*** Opening of Input data ***

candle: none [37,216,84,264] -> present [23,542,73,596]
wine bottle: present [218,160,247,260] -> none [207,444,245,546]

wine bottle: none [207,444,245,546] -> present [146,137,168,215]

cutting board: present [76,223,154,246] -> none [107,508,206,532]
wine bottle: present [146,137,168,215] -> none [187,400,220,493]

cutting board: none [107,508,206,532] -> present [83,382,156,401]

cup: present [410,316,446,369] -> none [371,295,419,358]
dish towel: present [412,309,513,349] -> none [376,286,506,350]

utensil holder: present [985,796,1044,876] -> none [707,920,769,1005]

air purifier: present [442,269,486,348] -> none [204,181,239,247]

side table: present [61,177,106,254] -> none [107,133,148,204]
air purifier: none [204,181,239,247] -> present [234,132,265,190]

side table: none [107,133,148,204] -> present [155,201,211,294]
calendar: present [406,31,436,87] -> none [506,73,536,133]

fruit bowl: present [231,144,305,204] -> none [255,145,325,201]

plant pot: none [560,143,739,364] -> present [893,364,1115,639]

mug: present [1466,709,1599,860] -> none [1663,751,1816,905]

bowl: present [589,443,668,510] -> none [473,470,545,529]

*** Close of Input data ***

- _Brief_
Repeat, exactly as they stand, the line that contains "wine bottle: none" and all the lines after it in the data above.

- _The completed task_
wine bottle: none [207,444,245,546] -> present [146,137,168,215]

cutting board: present [76,223,154,246] -> none [107,508,206,532]
wine bottle: present [146,137,168,215] -> none [187,400,220,493]

cutting board: none [107,508,206,532] -> present [83,382,156,401]

cup: present [410,316,446,369] -> none [371,295,419,358]
dish towel: present [412,309,513,349] -> none [376,286,506,350]

utensil holder: present [985,796,1044,876] -> none [707,920,769,1005]

air purifier: present [442,269,486,348] -> none [204,181,239,247]

side table: present [61,177,106,254] -> none [107,133,148,204]
air purifier: none [204,181,239,247] -> present [234,132,265,190]

side table: none [107,133,148,204] -> present [155,201,211,294]
calendar: present [406,31,436,87] -> none [506,73,536,133]

fruit bowl: present [231,144,305,204] -> none [255,145,325,201]

plant pot: none [560,143,739,364] -> present [893,364,1115,639]

mug: present [1466,709,1599,860] -> none [1663,751,1816,905]

bowl: present [589,443,668,510] -> none [473,470,545,529]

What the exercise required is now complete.